Memories are about reproduction. There isn't some static representation in your brain that could be termed a 'memory' per se, memories don't exist until they are recalled in response to some stimulus. The potential is there in terms of ways your neurons have been conditioned to respond to certain stimuli, but it's not set and there's a huge stochastic element in reproduction which is why the character of your memories change over time. Basically you experience some stimulus that is similar to past stimuli, and in response your neurons fire in a pattern that's a response to that stimulus. The response can be an action, or just an association of some sort.

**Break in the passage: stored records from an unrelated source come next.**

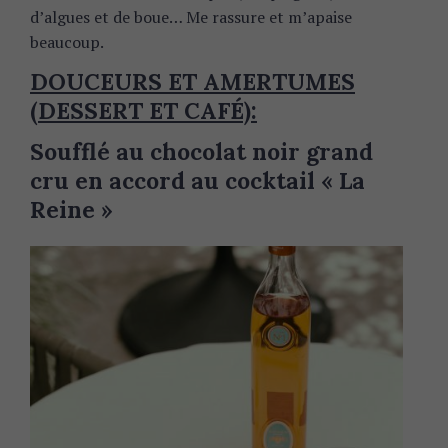
d’algues et de boue… Me rassure et m’apaise
beaucoup.
DOUCEURS ET AMERTUMES
(DESSERT ET CAFÉ):
Soufflé au chocolat noir grand
cru
en accord au cocktail « La
Reine »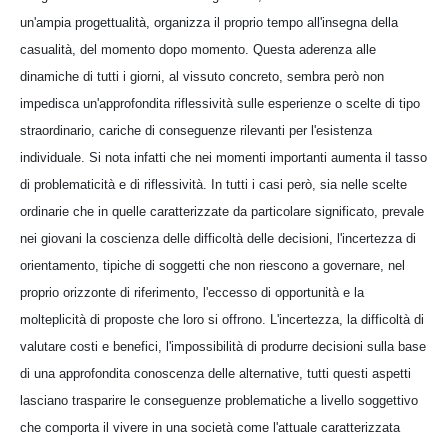
un'ampia progettualità, organizza il proprio tempo all'insegna della
casualità, del momento dopo momento. Questa aderenza alle
dinamiche di tutti i giorni, al vissuto concreto, sembra però non
impedisca un'approfondita riflessività sulle esperienze o scelte di tipo
straordinario, cariche di conseguenze rilevanti per l'esistenza
individuale. Si nota infatti che nei momenti importanti aumenta il tasso
di problematicità e di riflessività. In tutti i casi però, sia nelle scelte
ordinarie che in quelle caratterizzate da particolare significato, prevale
nei giovani la coscienza delle difficoltà delle decisioni, l'incertezza di
orientamento, tipiche di soggetti che non riescono a governare, nel
proprio orizzonte di riferimento, l'eccesso di opportunità e la
molteplicità di proposte che loro si offrono. L'incertezza, la difficoltà di
valutare costi e benefici, l'impossibilità di produrre decisioni sulla base
di una approfondita conoscenza delle alternative, tutti questi aspetti
lasciano trasparire le conseguenze problematiche a livello soggettivo
che comporta il vivere in una società come l'attuale caratterizzata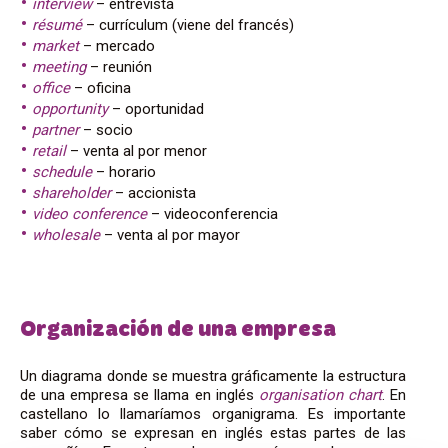
interview
– entrevista
résumé
– currículum (viene del francés)
market
– mercado
meeting
– reunión
office
– oficina
opportunity
– oportunidad
partner
– socio
retail
– venta al por menor
schedule
– horario
shareholder
– accionista
video conference
– videoconferencia
wholesale
– venta al por mayor
Organización de una empresa
Un diagrama donde se muestra gráficamente la estructura
de una empresa se llama en inglés
organisation chart
. En
castellano lo llamaríamos organigrama. Es importante
saber cómo se expresan en inglés estas partes de las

For example, if you have learned to associate the smell of a certain perfume to a girl you used to date, if you smell that perfume later your brain will recognize the stimulus and start generating related patterns, leading to you visualizing your old girlfriend. Another example would be a trained reaction like slipping a punch, where you've trained your brain to recognize an oncoming punch and duck in response, so when you see the punch coming you act without consciously thinking by ducking. That is another example of memory being reproductive in that it reproduced your trained reaction in response to a specific stimulus.

How this all happens involves a lot of neurochemistry and many different areas of the brain and isn't terribly well understood, though it's a very active area of research.
 
i understand creative thought; but how does the brain register the neural activity as a memory if it never took place? does the brain create it's own "coding" for the event (that didn't happen)? so instead of recording it is writing?

The brain can take many past experiences and synthesize them into new 'memories'. Also, if you continually 'remember' something that didn't happen you're essentially intentionally creating a stimulus to trigger the reproduction of that memory going forward. But since it never actually happened, you typically don't have a lot of detail built into the memory which may be why 'rediscovered/repressed' memories tend to change a lot with each telling. I have memories that I have verified did not happen, but all the events that take place when I remember them did happen at various times, just not together in sequence. Really this is a pretty useful function of the brain, because if you could only remember things in the sequence they happened it would be pretty hard to create novel associations from disparate experiences for learning. It just gets weird when people think they remember things that never happened the way they remember them.
 
I remember as a small kid riding my bike on the street and seeing a bag of trash on the road and while still riding I bent down far enough to grab the bag of trash. I felt like a stuntman.

Nothing stimulated me to remember that. It's just one of thousands of events in my life I have stored somewhere in my mind.

Whenever I smell bad feet I remember taking TKD with a buddy of mine and one day we were helping each other stretch and his foot was on my shoulder and it was horrible. That's the not the same kind of memory, more like an association, I am talking about.
 
what's amazing to me is your brain's ability to subconsciously remember.


like I swear in some dreams I feel like I'm super high on shit & I haven't messed with shit for quite some time now.
 
The mind is genuinely an epicly amazing and mysterious marvel of nature.

In essence, it's nothing more than a computer made from organic tissue opposed to plastics an metals. Really makes you wonder what consciousness really is and how the lines that separate us from computer are actually not so thick if at all there.

Anyways, what the dookie do we know? Nothing really.
 
I'm looking forward to downloading our memories onto flash drives in the future.
 
what's amazing to me is your brain's ability to subconsciously remember.


like I swear in some dreams I feel like I'm super high on shit & I haven't messed with shit for quite some time now.

after i quit smoking i would have dreams where i was high, and one where i was tripping on acid and it was pretty damn real.